Scaling Karpathy's Autoresearch: What Happens When the Agent Gets a GPU Cluster
5 hours ago
- #parallel-computing
- #autonomous-research
- #machine-learning
- Claude Code was used to autonomously improve a neural network training script (autoresearch) by running ~910 experiments over 8 hours on 16 GPUs.
- Parallel execution allowed the agent to test factorial grids of 10-13 experiments per wave, identifying interaction effects between parameters that sequential search would miss.
- The agent discovered that scaling model width (aspect ratio) had the most significant impact, reducing validation bits per byte (val_bpb) from 1.003 to 0.974 (2.87% improvement).
- The agent autonomously developed a strategy to exploit heterogeneous hardware (H100s and H200s), screening ideas on cheaper H100s and validating top performers on faster H200s.
- The experiment was managed using SkyPilot, which allowed the agent to provision and manage GPU clusters without manual intervention.
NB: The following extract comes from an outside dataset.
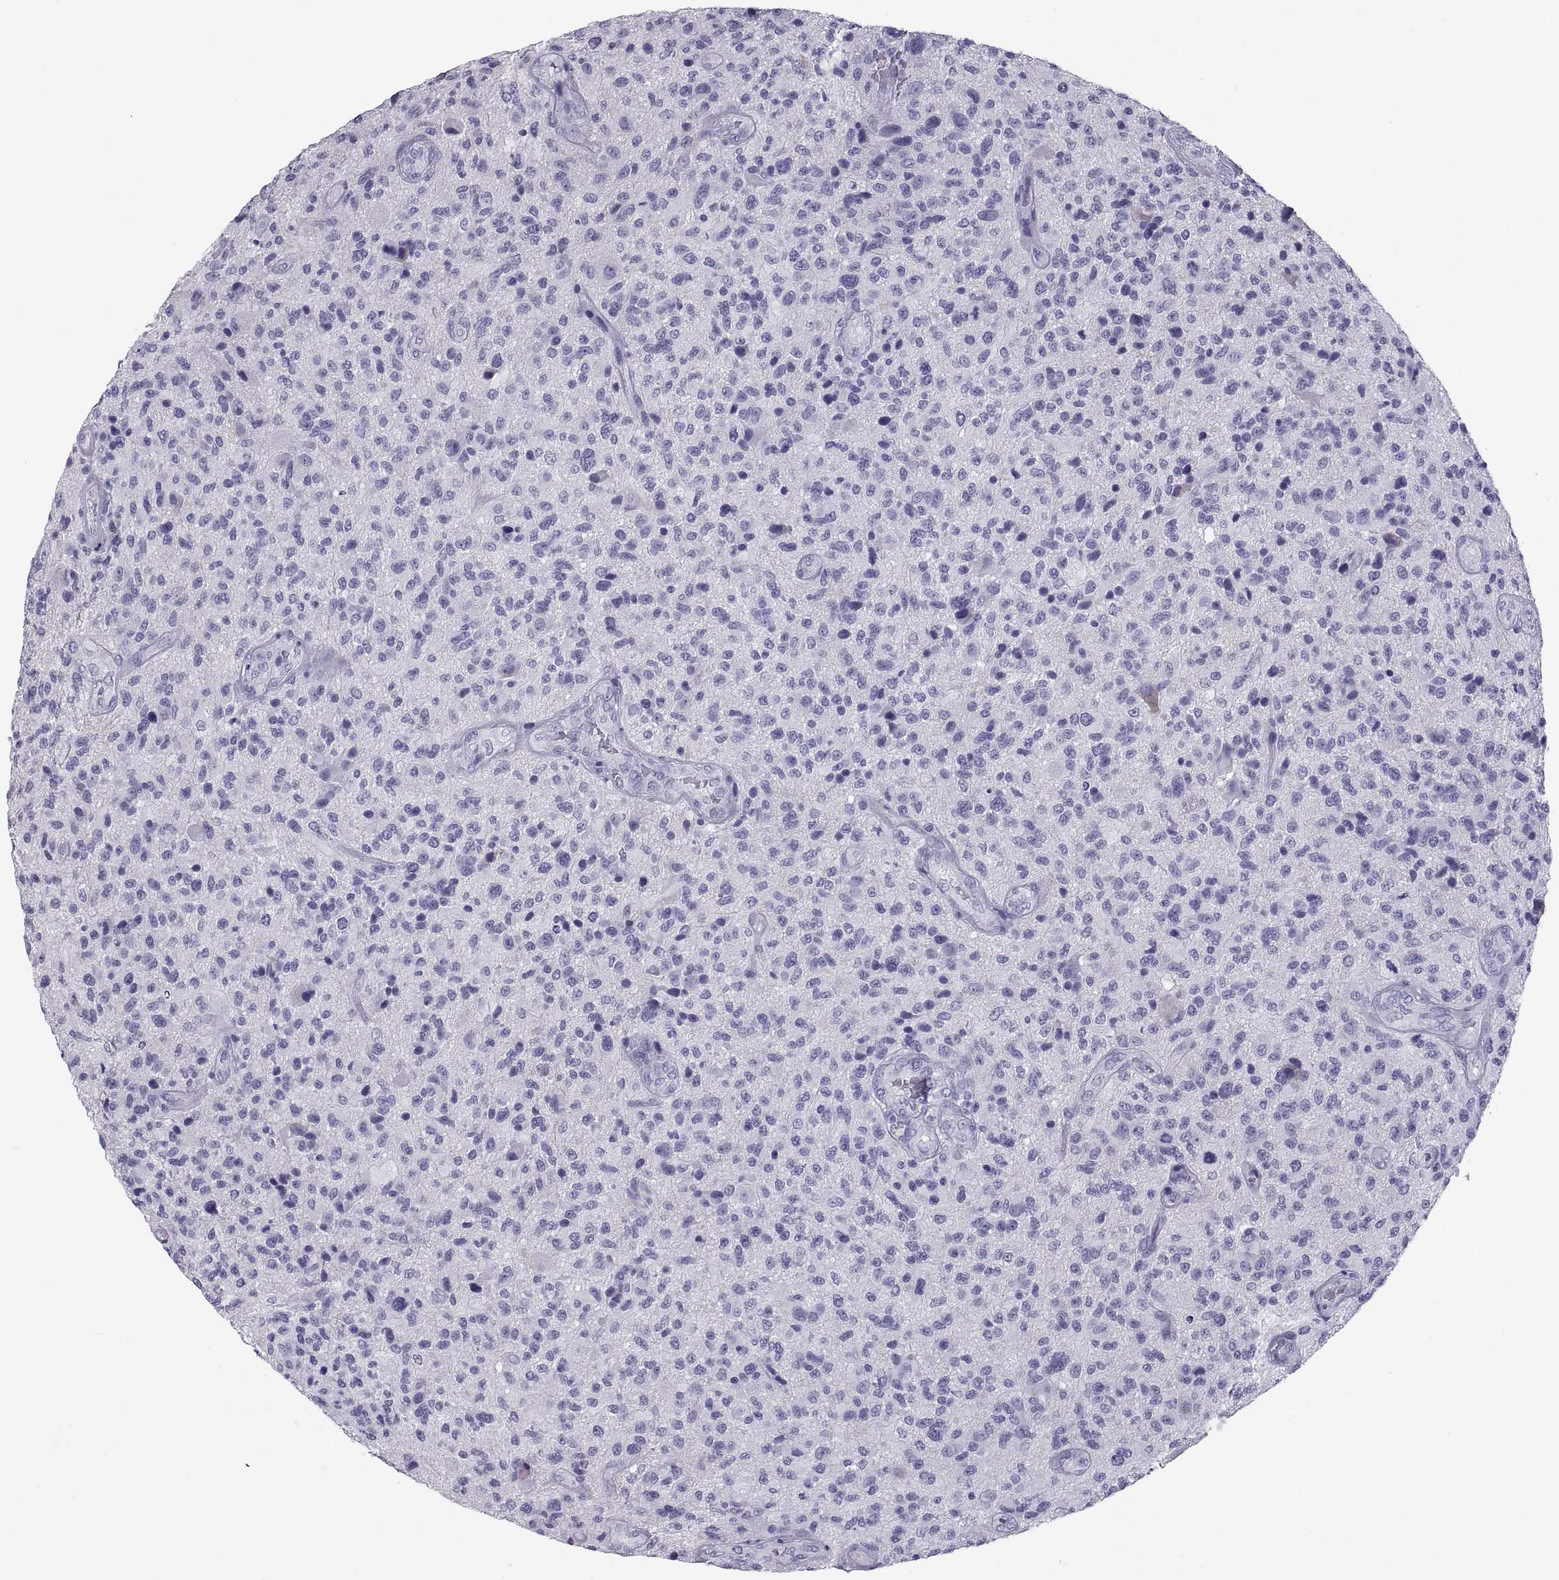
{"staining": {"intensity": "negative", "quantity": "none", "location": "none"}, "tissue": "glioma", "cell_type": "Tumor cells", "image_type": "cancer", "snomed": [{"axis": "morphology", "description": "Glioma, malignant, High grade"}, {"axis": "topography", "description": "Brain"}], "caption": "The image exhibits no significant expression in tumor cells of malignant high-grade glioma. The staining is performed using DAB brown chromogen with nuclei counter-stained in using hematoxylin.", "gene": "PCSK1N", "patient": {"sex": "male", "age": 47}}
- The search progressed through five phases: hyperparameter sweeps, architecture discovery, fine-tuning, optimizer tuning, and diminishing returns.
- Parallel execution changed the agent's research strategy from greedy hill-climbing to factorial grids, enabling more efficient exploration of the parameter space.
- The total cost for the session was approximately $300, including $9 for Claude Code API and ~$260 for GPU compute.
- The setup is available for replication, with instructions and YAML files provided in the SkyPilot examples repository.